(What you are asked to do): Transcribe the line containing "Instala uma vez" and every line after it, exactly, through the end of the records.

*** Opening of Task data ***

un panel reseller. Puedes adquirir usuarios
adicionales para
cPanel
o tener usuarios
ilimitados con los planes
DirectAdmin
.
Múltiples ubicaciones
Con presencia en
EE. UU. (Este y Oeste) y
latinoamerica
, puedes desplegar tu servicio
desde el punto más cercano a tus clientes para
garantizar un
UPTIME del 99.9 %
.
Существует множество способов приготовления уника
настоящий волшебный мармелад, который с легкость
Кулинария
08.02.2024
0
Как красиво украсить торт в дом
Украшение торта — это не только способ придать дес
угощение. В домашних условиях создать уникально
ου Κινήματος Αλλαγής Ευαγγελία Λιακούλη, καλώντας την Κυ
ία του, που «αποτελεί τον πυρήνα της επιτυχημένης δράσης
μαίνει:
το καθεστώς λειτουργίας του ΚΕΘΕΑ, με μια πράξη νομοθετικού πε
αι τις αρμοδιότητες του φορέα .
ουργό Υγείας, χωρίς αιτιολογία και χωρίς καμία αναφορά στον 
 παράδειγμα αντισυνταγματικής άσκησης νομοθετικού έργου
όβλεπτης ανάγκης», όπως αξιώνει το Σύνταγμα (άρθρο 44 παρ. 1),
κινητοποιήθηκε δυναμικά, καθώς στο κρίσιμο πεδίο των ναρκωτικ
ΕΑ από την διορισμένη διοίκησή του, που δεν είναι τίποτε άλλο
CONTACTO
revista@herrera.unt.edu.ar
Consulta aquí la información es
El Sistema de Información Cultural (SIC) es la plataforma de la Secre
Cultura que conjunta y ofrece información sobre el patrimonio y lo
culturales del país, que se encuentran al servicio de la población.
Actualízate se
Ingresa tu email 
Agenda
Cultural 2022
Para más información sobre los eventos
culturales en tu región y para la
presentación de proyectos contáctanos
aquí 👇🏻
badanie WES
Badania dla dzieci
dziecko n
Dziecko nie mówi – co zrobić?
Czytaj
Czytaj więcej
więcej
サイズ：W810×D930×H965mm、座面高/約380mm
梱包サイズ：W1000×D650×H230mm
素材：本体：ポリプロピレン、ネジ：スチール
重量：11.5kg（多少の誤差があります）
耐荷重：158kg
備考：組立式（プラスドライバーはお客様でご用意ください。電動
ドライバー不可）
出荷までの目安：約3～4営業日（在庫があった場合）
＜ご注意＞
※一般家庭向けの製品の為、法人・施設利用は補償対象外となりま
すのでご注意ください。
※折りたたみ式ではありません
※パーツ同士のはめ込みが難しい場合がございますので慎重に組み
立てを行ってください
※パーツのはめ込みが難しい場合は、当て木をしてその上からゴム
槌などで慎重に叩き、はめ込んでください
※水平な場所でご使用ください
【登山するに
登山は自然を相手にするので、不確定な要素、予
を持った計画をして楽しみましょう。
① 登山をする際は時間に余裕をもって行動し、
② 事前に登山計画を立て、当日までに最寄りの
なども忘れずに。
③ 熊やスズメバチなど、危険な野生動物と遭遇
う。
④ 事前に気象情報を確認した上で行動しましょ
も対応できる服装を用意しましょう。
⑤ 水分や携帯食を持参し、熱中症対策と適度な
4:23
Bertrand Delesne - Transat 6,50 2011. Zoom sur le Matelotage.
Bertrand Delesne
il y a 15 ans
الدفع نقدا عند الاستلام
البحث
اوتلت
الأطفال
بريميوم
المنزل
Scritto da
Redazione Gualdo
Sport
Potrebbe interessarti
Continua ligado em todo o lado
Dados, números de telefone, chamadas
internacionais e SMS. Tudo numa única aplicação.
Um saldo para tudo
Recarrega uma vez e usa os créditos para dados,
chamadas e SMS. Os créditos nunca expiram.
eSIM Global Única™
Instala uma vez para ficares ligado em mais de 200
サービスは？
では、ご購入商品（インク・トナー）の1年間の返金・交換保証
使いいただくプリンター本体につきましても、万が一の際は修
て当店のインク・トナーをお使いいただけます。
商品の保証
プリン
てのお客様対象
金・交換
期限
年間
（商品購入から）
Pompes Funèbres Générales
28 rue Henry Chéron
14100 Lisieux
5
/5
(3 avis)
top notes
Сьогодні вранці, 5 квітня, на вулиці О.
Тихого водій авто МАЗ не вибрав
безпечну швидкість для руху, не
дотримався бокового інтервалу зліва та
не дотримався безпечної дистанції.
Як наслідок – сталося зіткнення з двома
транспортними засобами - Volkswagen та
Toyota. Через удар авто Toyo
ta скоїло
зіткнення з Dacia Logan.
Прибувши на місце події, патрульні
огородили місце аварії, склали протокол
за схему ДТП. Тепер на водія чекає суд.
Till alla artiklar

*** Close of Task data ***

(Answer below):
Instala uma vez para ficares ligado em mais de 200
サービスは？
では、ご購入商品（インク・トナー）の1年間の返金・交換保証
使いいただくプリンター本体につきましても、万が一の際は修
て当店のインク・トナーをお使いいただけます。
商品の保証
プリン
てのお客様対象
金・交換
期限
年間
（商品購入から）
Pompes Funèbres Générales
28 rue Henry Chéron
14100 Lisieux
5
/5
(3 avis)
top notes
Сьогодні вранці, 5 квітня, на вулиці О.
Тихого водій авто МАЗ не вибрав
безпечну швидкість для руху, не
дотримався бокового інтервалу зліва та
не дотримався безпечної дистанції.
Як наслідок – сталося зіткнення з двома
транспортними засобами - Volkswagen та
Toyota. Через удар авто Toyo
ta скоїло
зіткнення з Dacia Logan.
Прибувши на місце події, патрульні
огородили місце аварії, склали протокол
за схему ДТП. Тепер на водія чекає суд.
Till alla artiklar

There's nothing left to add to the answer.